Skip to main content

How to Handle Consistency in Training Inference

This section introduces how to ensure consistency between deployment results and training results, as well as debugging experience.

Common Inconsistencies

  • Inconsistencies between GPU decoding and preprocessing and the libraries used during training.

  • For CPU decoding and preprocessing using OpenCV, training and inference results are usually consistent. However, in some environments, differences in CPU versions, underlying libraries (libjpeg, libjpeg-turbo), compilation methods (WITH_IPP=ON/OFF), and other factors may cause some differences in results.

  • Differences in processes, such as different results when resizing the same image and sending it as an uint8 type or a float type.

  • TensorRT fp16 brings some differences; fp32 may bring differences in the fourth decimal place; some models cannot do fp16 quantization for all layers and require tools for partial quantization.

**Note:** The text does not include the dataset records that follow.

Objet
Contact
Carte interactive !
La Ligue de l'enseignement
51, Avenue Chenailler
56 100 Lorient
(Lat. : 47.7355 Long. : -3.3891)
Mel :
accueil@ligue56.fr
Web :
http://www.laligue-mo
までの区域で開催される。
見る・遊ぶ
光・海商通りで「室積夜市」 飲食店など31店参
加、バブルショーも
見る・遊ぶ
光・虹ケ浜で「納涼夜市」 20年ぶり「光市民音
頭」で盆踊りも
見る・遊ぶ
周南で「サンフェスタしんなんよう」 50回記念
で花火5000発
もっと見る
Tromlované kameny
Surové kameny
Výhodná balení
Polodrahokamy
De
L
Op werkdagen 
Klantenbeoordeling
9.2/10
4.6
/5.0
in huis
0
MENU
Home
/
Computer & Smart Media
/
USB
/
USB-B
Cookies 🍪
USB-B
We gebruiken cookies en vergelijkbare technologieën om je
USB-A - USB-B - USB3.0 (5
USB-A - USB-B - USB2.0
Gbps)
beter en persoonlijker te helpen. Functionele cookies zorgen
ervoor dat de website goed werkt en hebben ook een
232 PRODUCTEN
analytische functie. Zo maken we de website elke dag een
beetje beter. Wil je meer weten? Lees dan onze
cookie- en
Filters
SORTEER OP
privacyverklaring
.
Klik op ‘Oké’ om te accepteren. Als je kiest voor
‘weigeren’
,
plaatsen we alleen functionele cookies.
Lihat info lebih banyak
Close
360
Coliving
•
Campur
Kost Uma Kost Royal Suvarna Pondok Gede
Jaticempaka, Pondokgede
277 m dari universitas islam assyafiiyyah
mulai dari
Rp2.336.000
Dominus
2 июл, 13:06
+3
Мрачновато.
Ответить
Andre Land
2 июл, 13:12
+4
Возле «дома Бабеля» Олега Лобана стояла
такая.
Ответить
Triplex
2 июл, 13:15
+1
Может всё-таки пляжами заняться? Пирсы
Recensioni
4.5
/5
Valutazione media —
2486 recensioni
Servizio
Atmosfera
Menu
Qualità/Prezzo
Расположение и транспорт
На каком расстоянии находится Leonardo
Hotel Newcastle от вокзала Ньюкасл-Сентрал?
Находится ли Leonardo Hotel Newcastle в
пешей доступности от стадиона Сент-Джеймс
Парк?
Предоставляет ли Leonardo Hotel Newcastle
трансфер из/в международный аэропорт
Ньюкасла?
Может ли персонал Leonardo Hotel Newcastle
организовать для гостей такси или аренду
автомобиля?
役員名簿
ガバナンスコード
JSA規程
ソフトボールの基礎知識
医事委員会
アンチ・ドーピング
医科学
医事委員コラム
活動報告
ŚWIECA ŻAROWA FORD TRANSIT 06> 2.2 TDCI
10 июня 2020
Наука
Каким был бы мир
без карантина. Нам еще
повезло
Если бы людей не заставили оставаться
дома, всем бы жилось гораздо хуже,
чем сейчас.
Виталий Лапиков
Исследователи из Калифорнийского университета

  • Differences in C++ logic and Python logic.

Debugging Techniques

To locate the differences in inconsistent reasoning output during training, the following methods can be used:

  • Compare input and output line by line/node by node from start to finish. The output can be exported to the Python side, or output to a file using the following backends: SaveMat, SaveTensor, Mat2Tensor, Tensor2Mat.

  • Replace local inputs. The nodes with differences can be skipped and the subsequent processes can be compared. The following backend tools can be used: LoadTensor.

  • Save the tensor using the functions in torch_utils.hpp:

void ipipe::save(std::string name, at::Tensor input)
// Save the at::Tensor to a file. Equivalent to torch.save(name: str, tensor: torch.Tensor)

// Parameters:

// name – file path
// input – input tensor

Strategies for solving training and reasoning consistency issues

  • It is recommended to locate and skip small differences by replacing local inputs, and then continue to locate subsequent differences. Some differences can be ignored during final deployment.

  • It is recommended to perform extensive data testing before going online to prevent result errors caused by low probability errors and ensure the stability of the final deployment.

  • The input data during training can be processed online or offline using the relevant preprocessing flow at the time of deployment.

c++ first vs. python first

Due to some engineering and practical reasons (less workload to achieve high-performance goals), the current stage mainly relies on static graphs that are independent of Python to achieve the ideal acceleration effect, which makes debugging less friendly.

The good thing is that torchpipe can be gradually adopted in stages, which reduces the pain of debugging.